◆ Exercise directions:
Restate the whole of the data verbatim, omitting nothing.

◆ Available data:

- - -

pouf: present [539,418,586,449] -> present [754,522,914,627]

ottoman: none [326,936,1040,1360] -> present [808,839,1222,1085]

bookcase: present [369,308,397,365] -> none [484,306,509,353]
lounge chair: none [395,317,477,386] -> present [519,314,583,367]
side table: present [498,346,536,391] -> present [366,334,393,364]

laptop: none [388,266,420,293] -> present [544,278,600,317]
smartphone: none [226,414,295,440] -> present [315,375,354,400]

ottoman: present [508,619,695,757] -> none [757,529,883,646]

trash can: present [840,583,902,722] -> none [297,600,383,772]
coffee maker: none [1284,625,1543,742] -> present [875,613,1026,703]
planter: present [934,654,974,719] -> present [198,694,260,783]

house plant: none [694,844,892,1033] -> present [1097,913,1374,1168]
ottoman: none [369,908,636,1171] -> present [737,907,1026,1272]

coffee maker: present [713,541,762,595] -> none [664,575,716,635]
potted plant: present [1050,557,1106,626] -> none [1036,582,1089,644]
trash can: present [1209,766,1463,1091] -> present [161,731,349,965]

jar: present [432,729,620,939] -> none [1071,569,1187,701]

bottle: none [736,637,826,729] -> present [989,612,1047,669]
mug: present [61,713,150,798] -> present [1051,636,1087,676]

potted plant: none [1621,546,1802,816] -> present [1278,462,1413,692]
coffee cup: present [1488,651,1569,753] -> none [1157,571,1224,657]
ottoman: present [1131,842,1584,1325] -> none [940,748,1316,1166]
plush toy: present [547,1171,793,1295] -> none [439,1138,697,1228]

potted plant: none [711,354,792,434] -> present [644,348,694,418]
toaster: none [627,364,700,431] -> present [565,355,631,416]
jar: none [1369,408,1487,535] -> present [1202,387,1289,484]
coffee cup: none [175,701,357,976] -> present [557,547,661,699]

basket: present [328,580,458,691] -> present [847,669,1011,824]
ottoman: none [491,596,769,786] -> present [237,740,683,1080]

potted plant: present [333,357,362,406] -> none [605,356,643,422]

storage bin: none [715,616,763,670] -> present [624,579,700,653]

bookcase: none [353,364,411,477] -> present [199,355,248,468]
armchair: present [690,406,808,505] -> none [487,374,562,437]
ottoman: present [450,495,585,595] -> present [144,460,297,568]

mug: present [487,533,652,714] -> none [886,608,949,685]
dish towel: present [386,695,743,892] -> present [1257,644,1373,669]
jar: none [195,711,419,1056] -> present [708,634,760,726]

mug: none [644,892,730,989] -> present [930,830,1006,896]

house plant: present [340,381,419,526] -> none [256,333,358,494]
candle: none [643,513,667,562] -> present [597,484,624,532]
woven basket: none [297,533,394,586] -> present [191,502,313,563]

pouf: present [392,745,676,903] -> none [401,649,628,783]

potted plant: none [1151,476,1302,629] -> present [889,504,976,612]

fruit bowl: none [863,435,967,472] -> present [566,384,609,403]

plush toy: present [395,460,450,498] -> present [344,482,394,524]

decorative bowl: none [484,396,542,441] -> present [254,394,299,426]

- - -

◆ Written solution:
pouf: present [539,418,586,449] -> present [754,522,914,627]

ottoman: none [326,936,1040,1360] -> present [808,839,1222,1085]

bookcase: present [369,308,397,365] -> none [484,306,509,353]
lounge chair: none [395,317,477,386] -> present [519,314,583,367]
side table: present [498,346,536,391] -> present [366,334,393,364]

laptop: none [388,266,420,293] -> present [544,278,600,317]
smartphone: none [226,414,295,440] -> present [315,375,354,400]

ottoman: present [508,619,695,757] -> none [757,529,883,646]

trash can: present [840,583,902,722] -> none [297,600,383,772]
coffee maker: none [1284,625,1543,742] -> present [875,613,1026,703]
planter: present [934,654,974,719] -> present [198,694,260,783]

house plant: none [694,844,892,1033] -> present [1097,913,1374,1168]
ottoman: none [369,908,636,1171] -> present [737,907,1026,1272]

coffee maker: present [713,541,762,595] -> none [664,575,716,635]
potted plant: present [1050,557,1106,626] -> none [1036,582,1089,644]
trash can: present [1209,766,1463,1091] -> present [161,731,349,965]

jar: present [432,729,620,939] -> none [1071,569,1187,701]

bottle: none [736,637,826,729] -> present [989,612,1047,669]
mug: present [61,713,150,798] -> present [1051,636,1087,676]

potted plant: none [1621,546,1802,816] -> present [1278,462,1413,692]
coffee cup: present [1488,651,1569,753] -> none [1157,571,1224,657]
ottoman: present [1131,842,1584,1325] -> none [940,748,1316,1166]
plush toy: present [547,1171,793,1295] -> none [439,1138,697,1228]

potted plant: none [711,354,792,434] -> present [644,348,694,418]
toaster: none [627,364,700,431] -> present [565,355,631,416]
jar: none [1369,408,1487,535] -> present [1202,387,1289,484]
coffee cup: none [175,701,357,976] -> present [557,547,661,699]

basket: present [328,580,458,691] -> present [847,669,1011,824]
ottoman: none [491,596,769,786] -> present [237,740,683,1080]

potted plant: present [333,357,362,406] -> none [605,356,643,422]

storage bin: none [715,616,763,670] -> present [624,579,700,653]

bookcase: none [353,364,411,477] -> present [199,355,248,468]
armchair: present [690,406,808,505] -> none [487,374,562,437]
ottoman: present [450,495,585,595] -> present [144,460,297,568]

mug: present [487,533,652,714] -> none [886,608,949,685]
dish towel: present [386,695,743,892] -> present [1257,644,1373,669]
jar: none [195,711,419,1056] -> present [708,634,760,726]

mug: none [644,892,730,989] -> present [930,830,1006,896]

house plant: present [340,381,419,526] -> none [256,333,358,494]
candle: none [643,513,667,562] -> present [597,484,624,532]
woven basket: none [297,533,394,586] -> present [191,502,313,563]

pouf: present [392,745,676,903] -> none [401,649,628,783]

potted plant: none [1151,476,1302,629] -> present [889,504,976,612]

fruit bowl: none [863,435,967,472] -> present [566,384,609,403]

plush toy: present [395,460,450,498] -> present [344,482,394,524]

decorative bowl: none [484,396,542,441] -> present [254,394,299,426]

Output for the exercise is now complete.